Classification rules themselves change	New product area added, new T3 criteria needed	Changes to `policy/blast-radius.yaml` are themselves T2 tasks — agent can propose, human approves.

Why not flat permissions¶

Some systems give all agents uniform capabilities and rely on auditing. This is the "admin user" anti-pattern:

Audit is reactive. By the time someone notices an agent deployed to prod without canary, it's too late.
Uniform permissions mean a compromised agent (via prompt injection) inherits the full permission set.
Flat models create pressure to lower the permission floor for "simple" tasks, eroding the ceiling for risky ones.

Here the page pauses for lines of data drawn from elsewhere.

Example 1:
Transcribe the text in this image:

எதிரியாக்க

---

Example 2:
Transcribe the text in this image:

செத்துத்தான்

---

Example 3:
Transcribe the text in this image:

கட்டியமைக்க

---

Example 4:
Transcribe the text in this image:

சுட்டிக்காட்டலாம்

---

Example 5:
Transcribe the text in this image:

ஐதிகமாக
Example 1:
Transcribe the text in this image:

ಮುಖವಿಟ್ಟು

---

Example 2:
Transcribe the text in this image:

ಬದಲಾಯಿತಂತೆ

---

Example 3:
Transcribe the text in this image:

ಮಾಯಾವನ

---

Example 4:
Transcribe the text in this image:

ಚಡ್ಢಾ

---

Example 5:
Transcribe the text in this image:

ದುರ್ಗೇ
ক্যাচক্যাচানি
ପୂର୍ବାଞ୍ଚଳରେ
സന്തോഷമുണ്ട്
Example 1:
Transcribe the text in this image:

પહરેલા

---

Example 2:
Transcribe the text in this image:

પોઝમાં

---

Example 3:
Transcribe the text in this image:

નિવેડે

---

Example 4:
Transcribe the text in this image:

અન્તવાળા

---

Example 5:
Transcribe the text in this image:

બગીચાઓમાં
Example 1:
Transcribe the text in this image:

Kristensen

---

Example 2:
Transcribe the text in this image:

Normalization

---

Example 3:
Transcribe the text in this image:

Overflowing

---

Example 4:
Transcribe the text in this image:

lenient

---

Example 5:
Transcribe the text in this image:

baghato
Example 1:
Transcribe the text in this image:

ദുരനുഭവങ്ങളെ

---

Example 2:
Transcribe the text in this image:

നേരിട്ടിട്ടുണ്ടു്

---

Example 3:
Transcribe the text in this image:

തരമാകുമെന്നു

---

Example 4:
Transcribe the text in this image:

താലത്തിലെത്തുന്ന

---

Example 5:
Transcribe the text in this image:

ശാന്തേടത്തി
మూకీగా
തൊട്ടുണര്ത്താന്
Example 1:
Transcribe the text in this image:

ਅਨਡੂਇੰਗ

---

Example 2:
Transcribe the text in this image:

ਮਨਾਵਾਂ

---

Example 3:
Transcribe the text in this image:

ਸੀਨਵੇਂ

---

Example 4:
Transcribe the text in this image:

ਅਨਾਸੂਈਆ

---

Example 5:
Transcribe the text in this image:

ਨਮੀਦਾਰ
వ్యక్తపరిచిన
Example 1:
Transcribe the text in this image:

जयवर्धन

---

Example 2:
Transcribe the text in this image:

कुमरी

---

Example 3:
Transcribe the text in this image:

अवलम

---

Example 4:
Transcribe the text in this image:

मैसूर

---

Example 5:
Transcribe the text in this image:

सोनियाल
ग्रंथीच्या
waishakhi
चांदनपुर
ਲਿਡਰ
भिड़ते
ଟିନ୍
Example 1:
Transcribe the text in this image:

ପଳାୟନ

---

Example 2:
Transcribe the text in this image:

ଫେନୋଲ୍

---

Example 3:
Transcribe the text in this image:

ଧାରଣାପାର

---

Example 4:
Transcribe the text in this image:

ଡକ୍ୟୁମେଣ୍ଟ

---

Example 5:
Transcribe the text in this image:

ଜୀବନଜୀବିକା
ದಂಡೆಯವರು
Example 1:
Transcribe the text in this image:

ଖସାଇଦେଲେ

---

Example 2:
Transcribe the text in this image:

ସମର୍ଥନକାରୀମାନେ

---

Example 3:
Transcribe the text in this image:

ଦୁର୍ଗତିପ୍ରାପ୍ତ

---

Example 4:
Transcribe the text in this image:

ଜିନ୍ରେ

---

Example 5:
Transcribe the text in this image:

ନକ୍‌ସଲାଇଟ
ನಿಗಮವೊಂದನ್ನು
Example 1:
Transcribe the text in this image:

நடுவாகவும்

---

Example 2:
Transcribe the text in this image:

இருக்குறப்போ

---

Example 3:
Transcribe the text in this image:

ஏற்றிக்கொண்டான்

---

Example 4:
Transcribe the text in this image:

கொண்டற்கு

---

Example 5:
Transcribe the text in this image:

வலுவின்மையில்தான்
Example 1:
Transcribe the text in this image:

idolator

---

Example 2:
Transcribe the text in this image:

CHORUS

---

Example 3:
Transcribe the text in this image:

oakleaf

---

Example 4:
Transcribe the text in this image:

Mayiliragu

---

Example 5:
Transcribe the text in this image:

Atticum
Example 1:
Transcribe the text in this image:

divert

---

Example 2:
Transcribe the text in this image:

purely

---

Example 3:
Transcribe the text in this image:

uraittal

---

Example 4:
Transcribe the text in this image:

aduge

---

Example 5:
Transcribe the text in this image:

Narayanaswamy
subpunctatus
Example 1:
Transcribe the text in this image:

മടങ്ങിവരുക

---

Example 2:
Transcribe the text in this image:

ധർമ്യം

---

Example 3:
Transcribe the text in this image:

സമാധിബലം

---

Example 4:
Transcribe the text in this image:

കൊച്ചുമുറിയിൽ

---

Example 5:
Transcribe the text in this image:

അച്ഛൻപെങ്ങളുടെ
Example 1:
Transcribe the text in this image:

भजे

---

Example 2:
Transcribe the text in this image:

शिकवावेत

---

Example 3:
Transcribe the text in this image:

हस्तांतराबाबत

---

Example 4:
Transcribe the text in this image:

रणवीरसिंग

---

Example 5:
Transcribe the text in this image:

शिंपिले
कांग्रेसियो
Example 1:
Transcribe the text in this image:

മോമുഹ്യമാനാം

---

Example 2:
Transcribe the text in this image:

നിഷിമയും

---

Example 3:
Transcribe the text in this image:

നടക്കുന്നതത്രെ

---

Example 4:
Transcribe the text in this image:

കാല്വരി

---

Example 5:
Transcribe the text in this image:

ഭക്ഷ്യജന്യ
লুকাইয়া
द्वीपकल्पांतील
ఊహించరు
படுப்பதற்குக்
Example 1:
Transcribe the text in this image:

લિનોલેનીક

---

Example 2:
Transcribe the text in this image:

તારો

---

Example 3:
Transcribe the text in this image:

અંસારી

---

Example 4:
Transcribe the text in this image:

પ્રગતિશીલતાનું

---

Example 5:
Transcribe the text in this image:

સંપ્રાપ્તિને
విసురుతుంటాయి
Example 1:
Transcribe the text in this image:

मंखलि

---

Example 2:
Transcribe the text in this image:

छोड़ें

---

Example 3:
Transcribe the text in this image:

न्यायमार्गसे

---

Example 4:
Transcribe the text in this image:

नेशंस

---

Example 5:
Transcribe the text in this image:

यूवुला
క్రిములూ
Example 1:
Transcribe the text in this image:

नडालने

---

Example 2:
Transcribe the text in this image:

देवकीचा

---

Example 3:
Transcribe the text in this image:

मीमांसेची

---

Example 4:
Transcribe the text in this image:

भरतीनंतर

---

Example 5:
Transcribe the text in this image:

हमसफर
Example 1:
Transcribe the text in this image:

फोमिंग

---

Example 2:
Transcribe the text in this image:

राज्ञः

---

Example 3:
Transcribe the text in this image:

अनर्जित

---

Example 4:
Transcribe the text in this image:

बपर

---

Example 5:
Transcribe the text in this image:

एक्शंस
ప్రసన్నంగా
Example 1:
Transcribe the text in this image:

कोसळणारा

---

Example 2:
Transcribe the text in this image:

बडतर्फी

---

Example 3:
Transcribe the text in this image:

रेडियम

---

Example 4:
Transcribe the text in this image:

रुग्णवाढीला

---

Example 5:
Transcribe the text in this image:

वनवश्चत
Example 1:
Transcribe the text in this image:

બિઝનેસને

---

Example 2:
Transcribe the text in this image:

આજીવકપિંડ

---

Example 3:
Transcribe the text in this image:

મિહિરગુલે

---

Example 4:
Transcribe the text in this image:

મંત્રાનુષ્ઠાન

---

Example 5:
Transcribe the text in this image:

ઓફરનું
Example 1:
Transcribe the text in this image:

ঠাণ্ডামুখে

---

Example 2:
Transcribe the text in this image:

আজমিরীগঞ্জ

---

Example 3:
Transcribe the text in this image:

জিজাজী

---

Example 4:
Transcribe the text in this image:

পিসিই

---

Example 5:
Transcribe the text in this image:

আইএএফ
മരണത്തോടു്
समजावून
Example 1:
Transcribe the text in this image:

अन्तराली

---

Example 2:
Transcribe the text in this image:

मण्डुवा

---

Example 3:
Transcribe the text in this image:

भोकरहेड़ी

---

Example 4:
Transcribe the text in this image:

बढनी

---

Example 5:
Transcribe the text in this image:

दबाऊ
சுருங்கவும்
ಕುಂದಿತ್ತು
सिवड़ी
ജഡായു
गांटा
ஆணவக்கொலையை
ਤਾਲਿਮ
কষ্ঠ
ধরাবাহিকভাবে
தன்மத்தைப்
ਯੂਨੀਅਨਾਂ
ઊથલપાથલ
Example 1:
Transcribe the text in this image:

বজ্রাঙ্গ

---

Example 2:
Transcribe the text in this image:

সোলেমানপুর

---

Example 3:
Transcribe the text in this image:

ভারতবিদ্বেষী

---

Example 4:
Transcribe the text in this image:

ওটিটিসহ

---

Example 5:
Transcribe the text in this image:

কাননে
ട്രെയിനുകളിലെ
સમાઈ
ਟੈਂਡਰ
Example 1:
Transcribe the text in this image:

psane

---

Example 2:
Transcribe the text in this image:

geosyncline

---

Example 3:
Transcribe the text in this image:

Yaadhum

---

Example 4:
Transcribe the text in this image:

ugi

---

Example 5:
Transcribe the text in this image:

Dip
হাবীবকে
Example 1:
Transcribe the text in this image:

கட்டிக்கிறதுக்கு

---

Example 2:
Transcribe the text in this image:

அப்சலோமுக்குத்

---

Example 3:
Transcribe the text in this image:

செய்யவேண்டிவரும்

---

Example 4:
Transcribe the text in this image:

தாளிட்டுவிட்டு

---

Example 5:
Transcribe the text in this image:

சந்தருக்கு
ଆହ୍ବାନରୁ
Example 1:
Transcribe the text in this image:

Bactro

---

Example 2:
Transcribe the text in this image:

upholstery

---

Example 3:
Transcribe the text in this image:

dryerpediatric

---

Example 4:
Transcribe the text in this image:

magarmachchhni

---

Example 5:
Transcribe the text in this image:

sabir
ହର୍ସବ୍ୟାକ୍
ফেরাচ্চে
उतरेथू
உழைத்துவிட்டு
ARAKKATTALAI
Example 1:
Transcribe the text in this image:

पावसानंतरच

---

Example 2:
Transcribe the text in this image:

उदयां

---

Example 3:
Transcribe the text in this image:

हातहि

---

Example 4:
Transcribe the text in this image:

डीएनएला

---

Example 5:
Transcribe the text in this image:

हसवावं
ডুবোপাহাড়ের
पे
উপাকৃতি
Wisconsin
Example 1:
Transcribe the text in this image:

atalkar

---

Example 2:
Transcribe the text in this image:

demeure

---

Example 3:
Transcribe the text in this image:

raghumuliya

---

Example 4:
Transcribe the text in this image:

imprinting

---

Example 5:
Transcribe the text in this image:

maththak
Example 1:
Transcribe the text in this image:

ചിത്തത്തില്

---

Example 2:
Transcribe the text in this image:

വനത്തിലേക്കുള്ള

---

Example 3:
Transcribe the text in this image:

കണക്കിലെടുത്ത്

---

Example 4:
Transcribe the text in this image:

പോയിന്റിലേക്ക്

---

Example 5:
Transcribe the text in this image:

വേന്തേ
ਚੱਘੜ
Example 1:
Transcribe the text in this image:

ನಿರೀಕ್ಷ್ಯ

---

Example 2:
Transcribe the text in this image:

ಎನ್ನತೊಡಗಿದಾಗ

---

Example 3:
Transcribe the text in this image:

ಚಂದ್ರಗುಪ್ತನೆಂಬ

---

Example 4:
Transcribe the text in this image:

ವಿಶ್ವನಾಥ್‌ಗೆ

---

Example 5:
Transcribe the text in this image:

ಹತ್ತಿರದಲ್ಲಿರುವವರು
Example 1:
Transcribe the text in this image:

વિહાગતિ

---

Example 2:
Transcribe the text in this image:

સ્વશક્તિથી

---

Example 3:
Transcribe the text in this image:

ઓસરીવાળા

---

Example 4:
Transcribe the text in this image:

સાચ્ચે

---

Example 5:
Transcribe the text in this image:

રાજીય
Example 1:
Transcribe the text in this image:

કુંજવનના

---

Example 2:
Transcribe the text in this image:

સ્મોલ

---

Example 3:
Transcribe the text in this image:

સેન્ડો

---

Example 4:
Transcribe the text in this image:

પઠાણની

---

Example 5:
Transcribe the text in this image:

Tiered autonomy is the structural answer. Blast-radius-scoped permissions mean even a fully-compromised T0 agent cannot deploy a T3 change.

Why not full autonomy¶

Gastown's GUPP (Gas Town Universal Propulsion Principle) takes the opposite stance: agents push direct to main, humans stay out of the loop, the rig's job is to keep agents running. This works for specific domains (internal tool development where the cost of a bad commit is low) but breaks down for:

Customer-facing services where outages have business cost
Security-critical code where bugs have compliance cost
Multi-tenant systems where blast radius crosses tenants
Regulated environments where human attestation is required

Our rig is designed for hybrid human-agent teams shipping software that humans depend on. The trust model is the price of that target.

Evolving the model¶

The trust model is itself tiered-policy-managed (meta-T2). Changes to this document or the policy/blast-radius.yaml rules go through human review. Changes to Kyverno enforcement policies go through meta-T3 (themselves a T3 change to the enforcement of T3).

This recursion stops at the human layer: at some point, the rig must trust humans, and humans must trust each other via the usual social and legal mechanisms.